# AUFGABEN UND PROBLEME
A. Tippe aus dem Seitenauszug den Abschnitt wortgetreu ab, der mit „Technologisier“ beginnt und mit „Analytik (u. a.“ endet.
B. Übersetze diesen Satz aus dem Seitenauszug ins Englische: „Den Angegriffenen blieb keine Zeit, ihr Hab und Gut zu retten.“

# SEITENAUSZUG
In der Region von Calais stürmten am 1. Januar 2022 Polizist*innen mit 
Schlagstöcken, Helmen und Schutzschildern auf Geflüchtete zu, rissen 
ihre Zelte nieder und setzten Tränengas gegen sie ein. Den Angegriffenen 
blieb keine Zeit, ihr Hab und Gut zu retten. Die Räumung schloss sich an 
rund 150 weitere an, die allein zwischen den Weihnachtsfeiertagen und 
Neujahr in der Region durchgeführt wurden.1 Diesen gewalttätigen 
Ein­sätzen liegt eine Versicherheitlichung von Migration zugrunde, die 
entmenschlicht, leicht ausbeutbare Arbeitskräfte schafft und das Sterben 
von Menschen normalisiert. Noch deutlicher tritt die EUropäische 
Stilisierung von people on the move zur Bedrohung an der polnischen 
Grenze zu Belarus zum Vorschein. Polnische Regierungsvertreter*innen 
sprechen von Menschen, die als „Waffen“ zur Destabilisierung der Grenze 
eingesetzt werden2 – der Hohe Vertreter der EU für Außen- und 
Sicherheitspolitik, Josep Borrell, und die Präsidentin der Europäischen 
Kommission, Ursula von der Leyen, nutzen die gleiche Analogie und werten 
die Lage als „hybriden Angriff“.3

Technologisierte Grenzüberwachungsinstrumente

So nimmt es nicht wunder, wenn die zur „Bedrohung“ stilisierten 
Migrant*innen tatsächlich mit Militärtechnik kontrolliert und bekämpft 
werden. Viele Rüstungskonzerne verkaufen diese als „Dual 
Use-Technologien“ für die Grenzüberwachung. Sie lassen sich grob 
unterteilen in Schutzausrüstung der Einsatzkräfte (Bewaffnung und 
gepanzerte Fahrzeuge); Sensorik und Optronik (Wärmebildkameras, 
Nachtsichtgeräte und Sensoren); Aufklärungstechnologien (Drohnen, 
Satelliten, Radargeräte) und Datenanalysewerkzeuge bzw. Analytik (u. a.

# ANGEZEIGTE DATEN
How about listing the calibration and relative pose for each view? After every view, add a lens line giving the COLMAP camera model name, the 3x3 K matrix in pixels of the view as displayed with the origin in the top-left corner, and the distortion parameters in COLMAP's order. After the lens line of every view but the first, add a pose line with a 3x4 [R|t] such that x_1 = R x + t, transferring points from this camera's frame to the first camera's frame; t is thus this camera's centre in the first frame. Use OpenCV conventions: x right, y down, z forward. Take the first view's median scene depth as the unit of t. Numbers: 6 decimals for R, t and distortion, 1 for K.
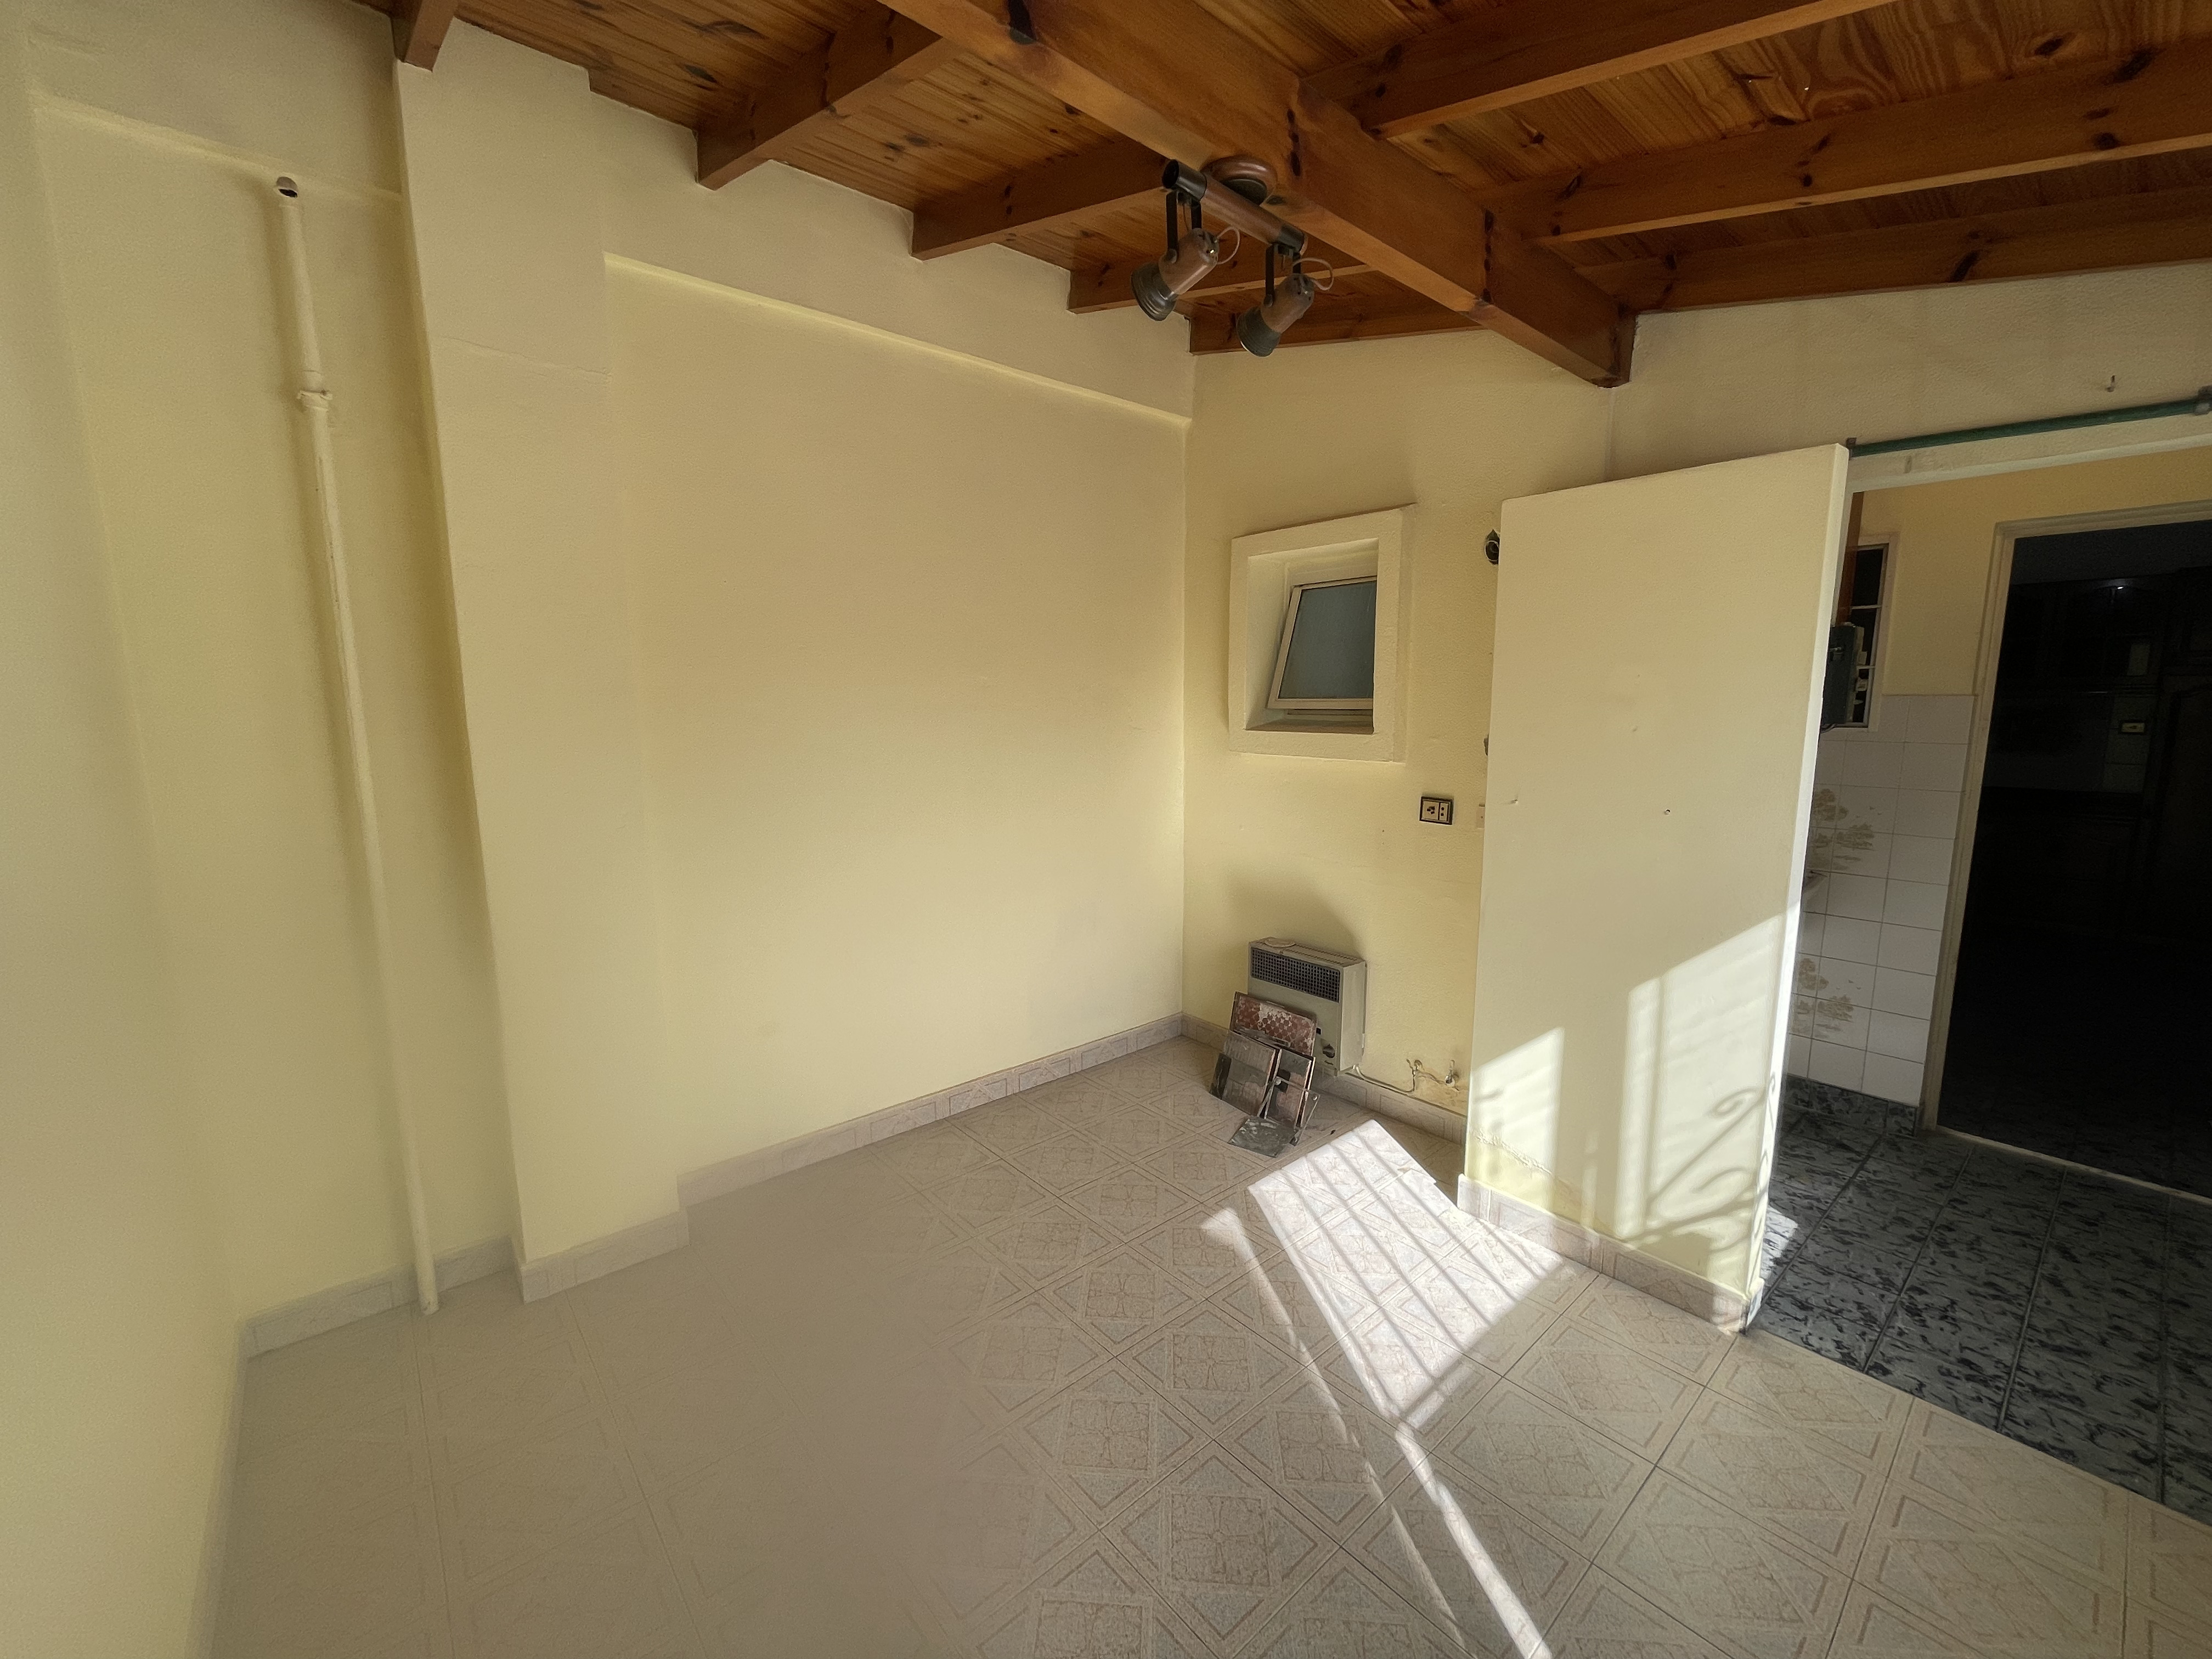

# LÖSUNGEN DER AUFGABEN
A.
Technologisierte Grenzüberwachungsinstrumente

So nimmt es nicht wunder, wenn die zur „Bedrohung“ stilisierten 
Migrant*innen tatsächlich mit Militärtechnik kontrolliert und bekämpft 
werden. Viele Rüstungskonzerne verkaufen diese als „Dual 
Use-Technologien“ für die Grenzüberwachung. Sie lassen sich grob 
unterteilen in Schutzausrüstung der Einsatzkräfte (Bewaffnung und 
gepanzerte Fahrzeuge); Sensorik und Optronik (Wärmebildkameras, 
Nachtsichtgeräte und Sensoren); Aufklärungstechnologien (Drohnen, 
Satelliten, Radargeräte) und Datenanalysewerkzeuge bzw. Analytik (u. a.

B. Those who were attacked had no time to save their belongings.